* **EXERCISE A**
Read the passage about Taft's administration. Then say whether each statement below agrees with it. Answer yes or no, and quote the words from the passage that decide it.
(i) The thirty insurgents lost all their committee power.
(ii) Arizona and New Mexico had become states by 1910.
(iii) Income taxes had been declared unconstitutional.

Whether Roosevelt would have handled the insurgent question differently is debatable, but there is little doubt that he would have surmised Cannon would double-cross him at the first opportunity. The naïve Taft did not. Worse, when the House committee assignments came out, the thirty insurgents found themselves stripped of all committee power, and the Republican Party announced that it would support “loyal” candidates in the forthcoming primaries against any insurgents. Taft’s political ineptness had cut the rebel faction off at the knees.

Meanwhile, three defining elements of Taft’s administration took shape. The first was the tariff revision. A topic that is decidedly unexciting to modern Americans, the tariff remained a political hot potato. Even many former supporters had come to see that it had outlived whatever economic usefulness it ever had (and many argued that it had never achieved the gains attributed to it). But getting rid of it was a different matter. For one thing, since Roosevelt had started to set aside large chunks of federal land, government revenues from land sales had dwindled. They were already shrinking, since all but Arizona and New Mexico had achieved statehood and most of the West had been settled by 1910. Ending the tariff meant replacing it with some form of revenue system that had not yet generated much enthusiasm—direct taxation, probably in the form of income taxes (which had been declared unconstitutional).

* **LISTED RECORDS**
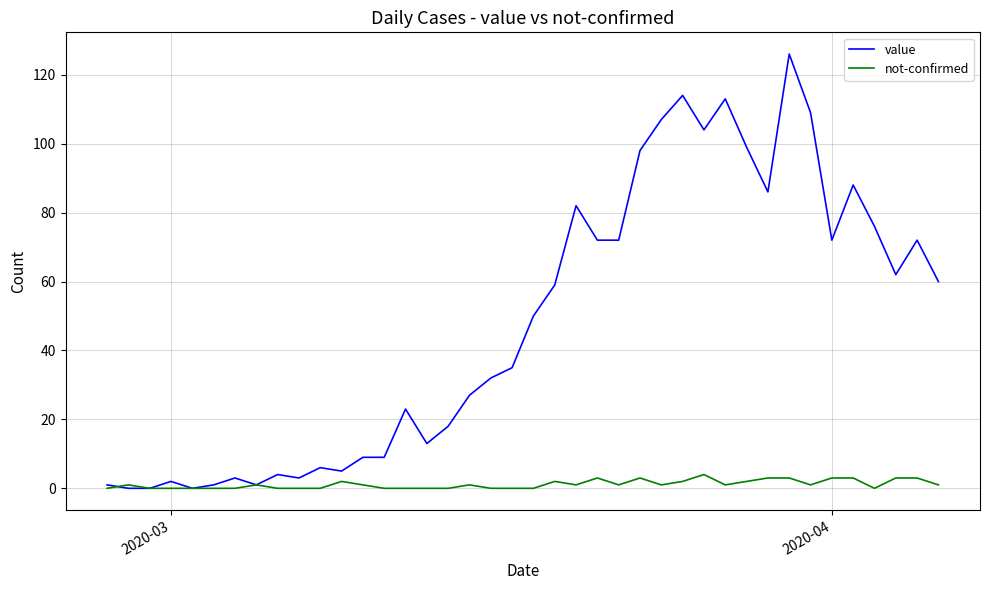

Which series has the widest spread of values?

value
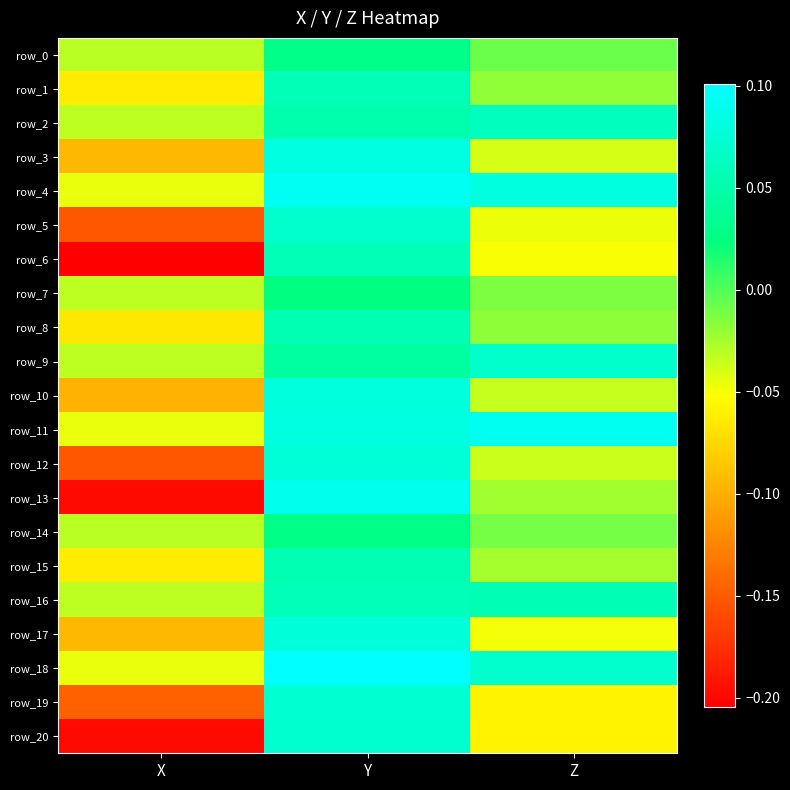

At which label does row_9 reach its minimum?

X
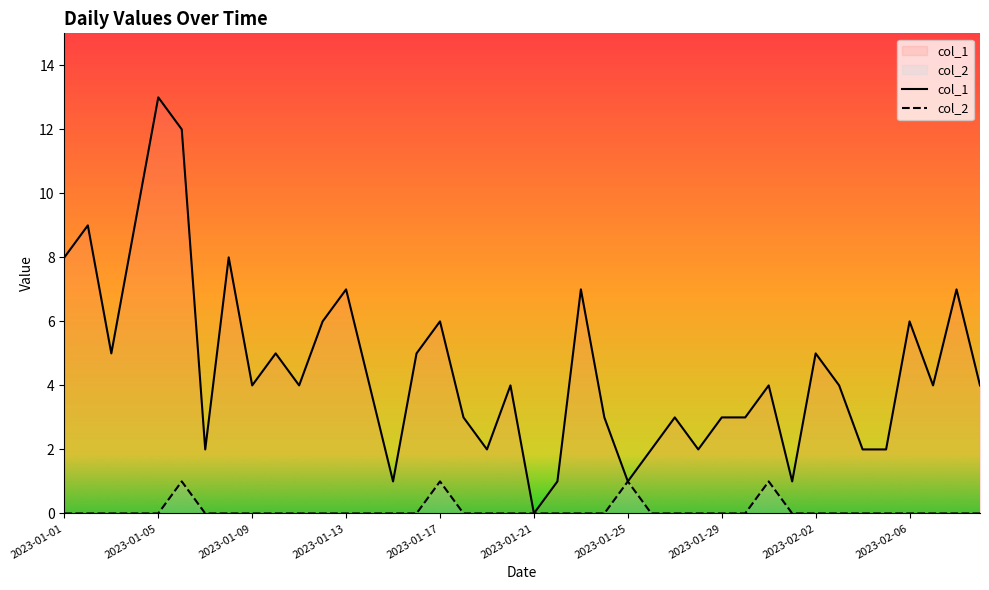

Which series has the widest spread of values?

col_1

* **EXERCISE B**
In the listing, take the lines starting at "At which label does row_9 reach its minimum?" and ending at the end of the listing. Swap "spread" for "range", keep everything else the same, and give back only those lines without the pictures.

* **EXPECTED OUTPUT A**
(i) Yes: "the thirty insurgents found themselves stripped of all committee power"
(ii) No: "all but Arizona and New Mexico had achieved statehood"
(iii) Yes: "(which had been declared unconstitutional)"

* **EXPECTED OUTPUT B**
At which label does row_9 reach its minimum?

X

Which series has the widest range of values?

col_1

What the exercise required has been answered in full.